Mark Carey is an assistant professor of environmental history at Washington and Lee University and is the author of In the Shadow of Melting Glaciers: Climate Change and Andean Society. The book illustrates in vivid detail how people in the Andes have grappled with the effects of climate change and ensuing natural disasters for more than half a century. In the original post below Carey looks how a recent natural disaster can teach us a climate lesson.
Although some US senators may resist discussion of the new climate and energy bill this week, people around the world continue to live with incessant dangers that disrupt their daily lives and threaten their existence. A recent glacier avalanche in Peru, for example, unleashed a powerful outburst flood that caused significant destruction. It was the same kind of flood that increasingly endangers people living near melting glaciers worldwide, from Switzerland and Norway to Canada and New Zealand, China and Nepal.
Beyond underscoring the need to move forward quickly with a new climate bill, the recent outburst flood also reveals that climate change discussions too often focus solely on the causes of climate change. While critical, this emphasis on what drives climate change and who (or what) is to blame, can derail dialogue about climate impacts that are already occurring worldwide, sometimes with deadly consequences.
The April 11th flood from Peru’s Lake 513 on the slope of Mount Hualcán inundated areas near the town of Carhuaz, destroying dozens of homes and washing away roads. Tens of thousands of residents also lost access to potable water when floodwaters damaged a water treatment facility. Nonetheless, the flood could have been much worse. Luckily, engineers had already partially drained Lake 513 — along with dozens of other glacial lakes in the region.
For seven decades, Peruvian engineers have worked to contain the danger posed by glacial lakes. Nearly 6,000 residents have died from glacial lake outburst floods since 1941, propelling the Peruvian government to drain or dam a total of 34 glacial lakes. Their expertise is now crucial in helping specialists in Asia, North America, and Europe to minimize glacial lake hazards.
The recent flood reveals the promise, as well as the pitfalls, of the Peruvians’ technological fixes. Lake 513 was purportedly one of the glacial lakes that engineers had in fact “fixed.” It originally formed at the foot of a shrinking glacier in the early 1980s, and by 1985 was a significant threat to thousands of Carhuaz residents. Although engineers responded by pumping out millions of gallons of water, the lake kept growing. Finally, in 1991 the dam burst and caused an outburst flood — just as it did earlier this month. Engineers then installed a complex tunnel system to drain even more water out of the lake. Their damage control worked . . . until two weeks ago.
Peru’s experience reminds us that disaster vulnerability is not just about environmental processes.

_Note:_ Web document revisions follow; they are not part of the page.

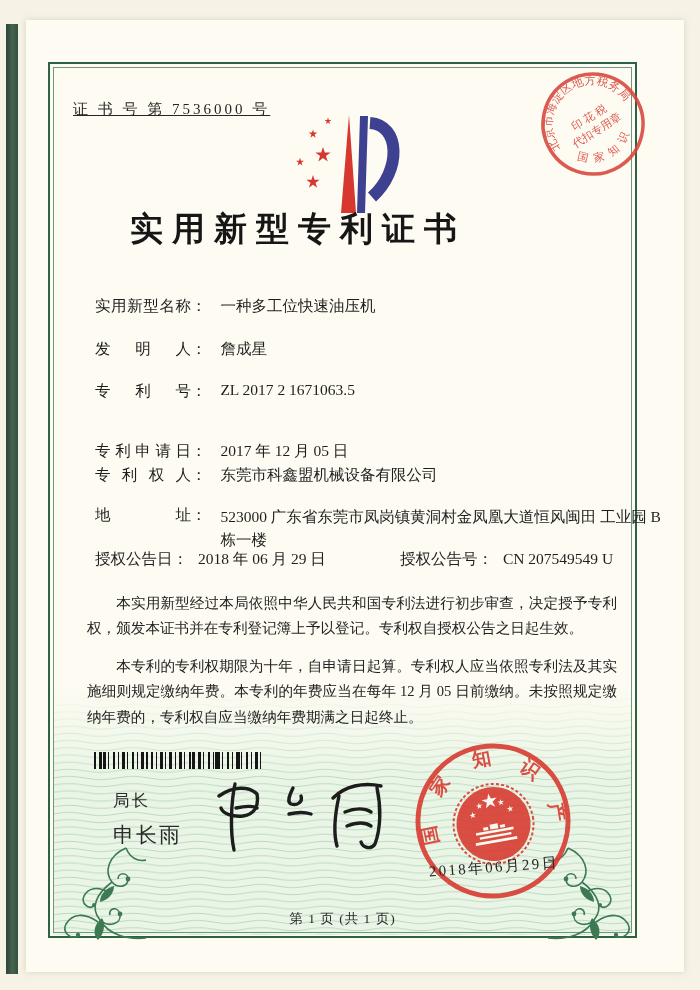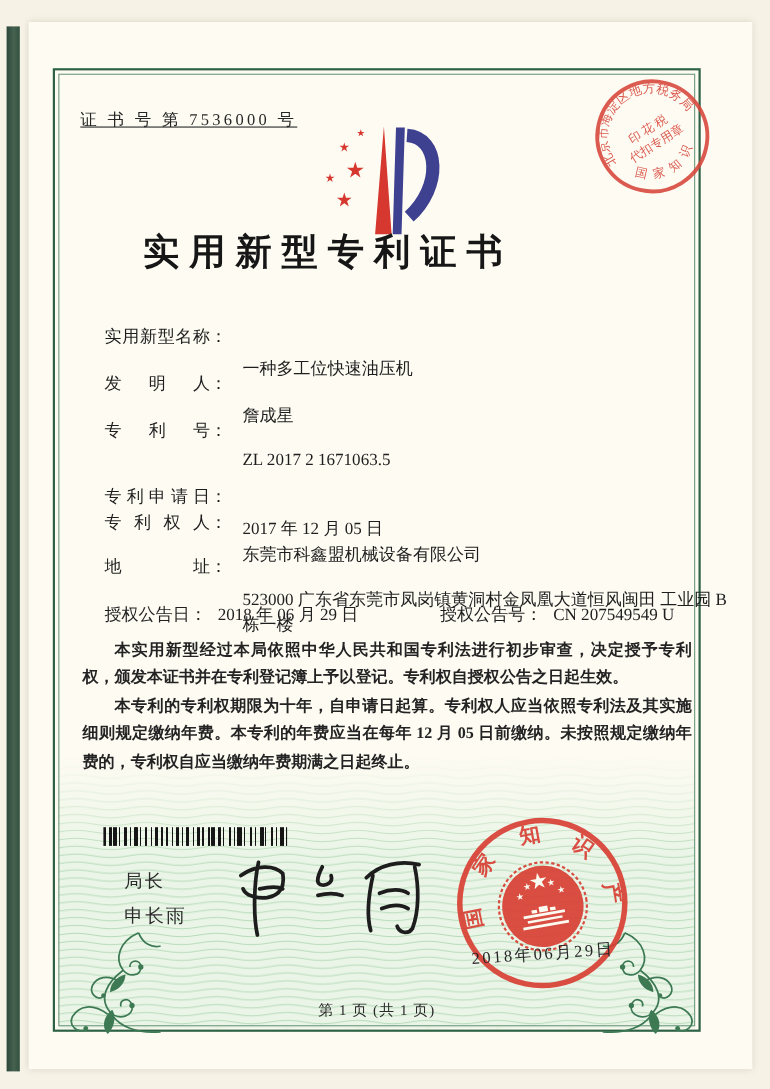--- a/index.html
+++ b/index.html
@@ -51,7 +51,7 @@
     vertical-align:top;
   }
   .fcolon{display:inline-block;vertical-align:top;}
-  .fvalue{display:inline-block;margin-left:10px;vertical-align:top;margin-top:29px;}
+  .fvalue{display:inline-block;margin-left:10px;vertical-align:top;}
   .fvalue.wrap{white-space:normal;width:452px;line-height:23px;}
   .grant-right{position:absolute;left:305px;top:0;}
   .body-text{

Avalanches and floods only become disasters when they affect people.
In Carhuaz in the 1970s, residents defied zoning laws that prohibited construction in potential avalanche and flood paths below Mount Hualcán. The laws came into being after glacial avalanches on neighboring Mount Huascarán killed 4,000 people in 1962 and 15,000 in 1970. At that point government officials and UNESCO experts determined that Mount Hualcán glaciers were also unstable, and insisted that the population relocate outside the floodplain. Nonetheless, locals resisted, perceiving this as yet another bureaucratic imposition. They also believed that government engineering projects (technology) could protect them from the unstable alpine landscape.
Peruvians are hardly alone: around the world — from Florida to Fiji — people live in hazard zones exposed to hurricanes, tsunamis, floods, and volcanic eruptions. They depend on early warning systems and technological fixes, like levees or building codes, which can sometimes fail or fail to be enforced.
These technological fixes can certainly protect people, as engineering efforts did at Lake 513. But they also breed local dependence on government good will. If funding wanes, governments change, or people simply ignore zoning laws and building codes, then disaster prevention technologies and climate change adaptation programs can falter.
The recent flood from Lake 513 exposes both the potential and perils of technological fixes. Engineering projects prevented a more catastrophic flood. But damage from the flood might not have occurred at all if additional resources to monitor, maintain, and contain dangerous lakes had been available to the under-staffed and poorly funded government glaciology office. Technological solutions to climate change and natural disasters require continuous funding to guarantee people’s safety. Developing nations rarely have such resources. And political change can eliminate such funding anywhere. What’s more, engineering solutions might not always work, as with the levees in New Orleans.
Peru’s situation conveys another – yet broader – message about climate change. While most global warming discussions and international agreements focus on global temperatures and greenhouse gasses, real people in real places (like Peru and Nepal) struggle to survive near shrinking glaciers. For them, the more urgent issue is about how to resolve threats that already exist. Climate change discussions need to move beyond the atmosphere to the ground-level, where people live under the impact of the climate every day.